Dans sa dernière édition du rapport sur la conjoncture économique intitulé « Équité et efficience du système fiscal tunisien », la Banque mondiale souligne que, bien que les recettes fiscales ne suffisent pas à couvrir les dépenses, la Tunisie parvient à collecter proportionnellement plus de recettes fiscales que la majorité de ses pairs.
Depuis deux décennies, ces recettes ont progressé plus rapidement que l'économie, principalement grâce à l'augmentation de l'impôt sur le revenu des personnes physiques (IRPP). À l'inverse, l'impôt sur les sociétés a diminué en proportion des recettes totales et du PIB, en raison de la baisse du taux d'imposition légal. Toutefois, une analyse récente de la Banque mondiale laisse entendre que cette réduction ne contribue pas efficacement à stimuler l'investissement et l'emploi.

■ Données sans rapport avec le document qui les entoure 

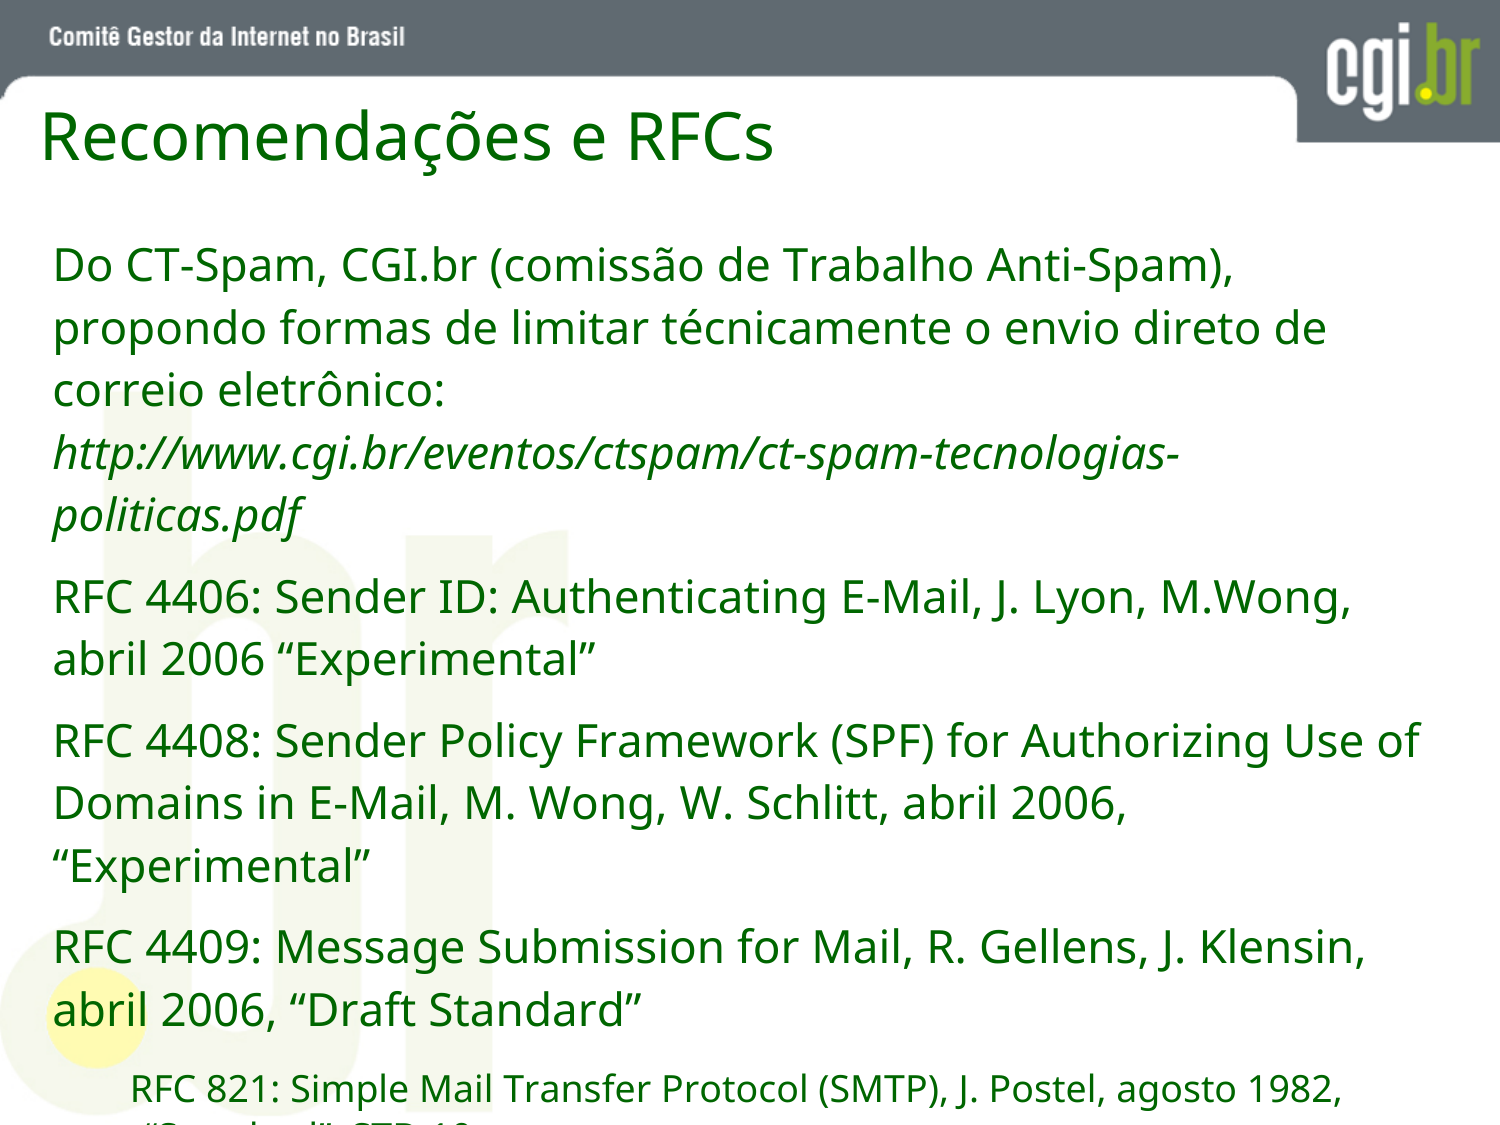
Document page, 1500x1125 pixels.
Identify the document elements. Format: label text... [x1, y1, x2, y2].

picture [0, 0, 1500, 1125]
title Recomendações e RFCs [24, 86, 1375, 183]
list Do CT-Spam, CGI.br (comissão de Trabalho Anti-Spam), propondo formas de limitar técnicamente o envio direto de correio eletrônico: http://www.cgi.br/eventos/ctspam/ct-spam-tecnologias-politicas.pdf RFC 4406: Sender ID: Authenticating E-Mail, J. Lyon, M.Wong, abril 2006 “Experimental” RFC 4408: Sender Policy Framework (SPF) for Authorizing Use of Domains in E-Mail, M. Wong, W. Schlitt, abril 2006, “Experimental” RFC 4409: Message Submission for Mail, R. Gellens, J. Klensin, abril 2006, “Draft Standard” RFC 821: Simple Mail Transfer Protocol (SMTP), J. Postel, agosto 1982, “Standard” STD 10 RFC 822: Standard for the Format of ARPA Internet Text Messages, D Crocker, agosto 1982, “Standard” STD 11 [37, 224, 1438, 1121]
picture [255, 1121, 312, 1125]
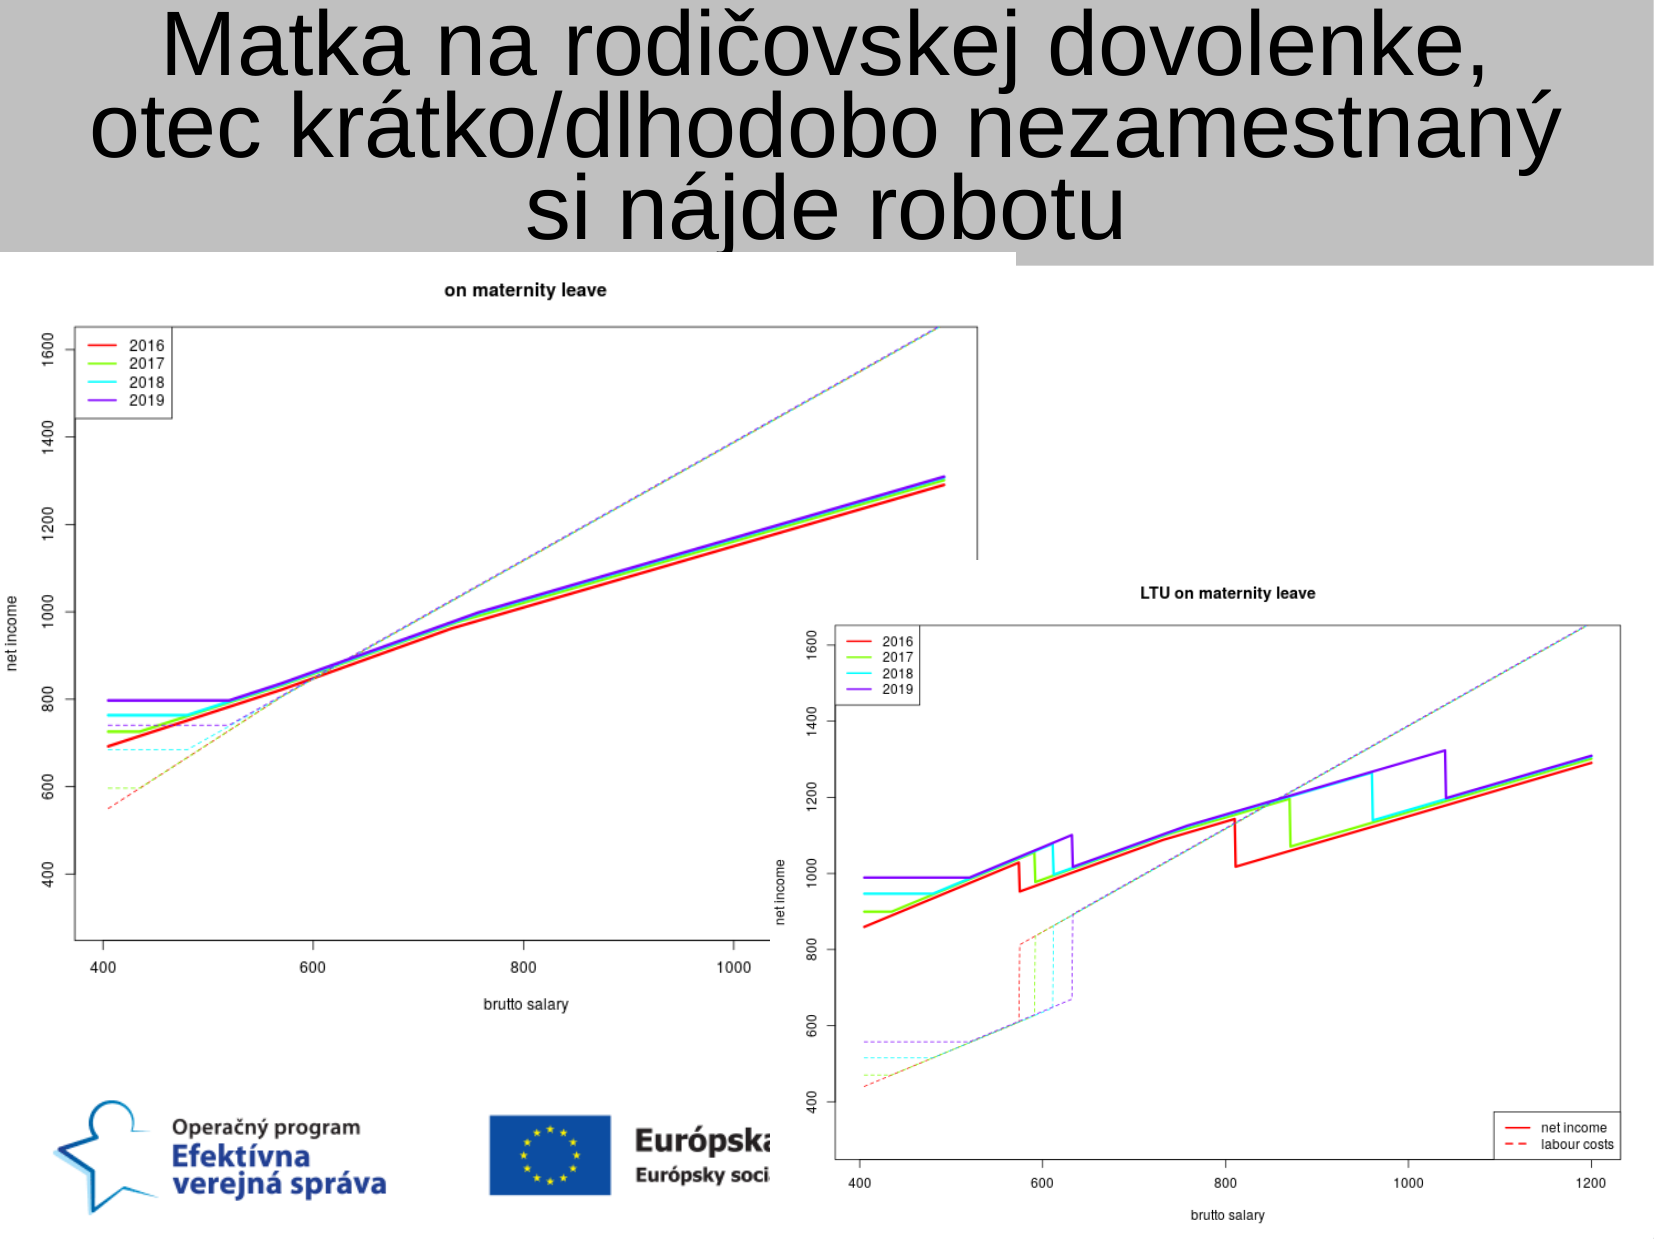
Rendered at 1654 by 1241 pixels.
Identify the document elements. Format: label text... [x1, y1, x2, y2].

picture [0, 252, 1654, 1241]
title Matka na rodičovskej dovolenke, otec krátko/dlhodobo nezamestnaný si nájde robotu [88, 10, 1565, 257]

Cette politique fiscale, qui a allégé la fiscalité sur le capital, a progressivement transféré la charge fiscale vers les revenus du travail. Le système fiscal tunisien impose un poids conséquent sur les revenus salariaux, aggravé par le rôle important des cotisations de sécurité sociale.
Malgré un IRPP progressif, les bas revenus se retrouvent eux aussi lourdement taxés en raison des cotisations sociales et du système de déductions, ce qui alourdit le coût du travail pour les employeurs et limite leurs incitations à embaucher. Cette situation affecte également la progressivité du système fiscal. En parallèle, les revenus du capital bénéficient de nombreuses concessions et exonérations, diminuant ainsi leur contribution aux recettes fiscales. Le résultat est un taux effectif d'imposition du travail en Tunisie nettement plus élevé que celui du capital, un écart parmi les plus élevés dans les pays en développement selon les nouvelles données.
Cela accentue les inégalités, les revenus des plus riches provenant principalement du capital, tandis que ceux des moins fortunés dépendent davantage du travail. Pour rétablir un équilibre, la Banque mondiale recommande d'ajuster la fiscalité en allégeant celle pesant sur les revenus du travail, tout en rationalisant l'imposition du capital. De plus, une utilisation plus stratégique de la fiscalité indirecte - incluant l'instauration d'une taxe carbone - pourrait améliorer l'efficience et l'équité du système fiscal tunisien.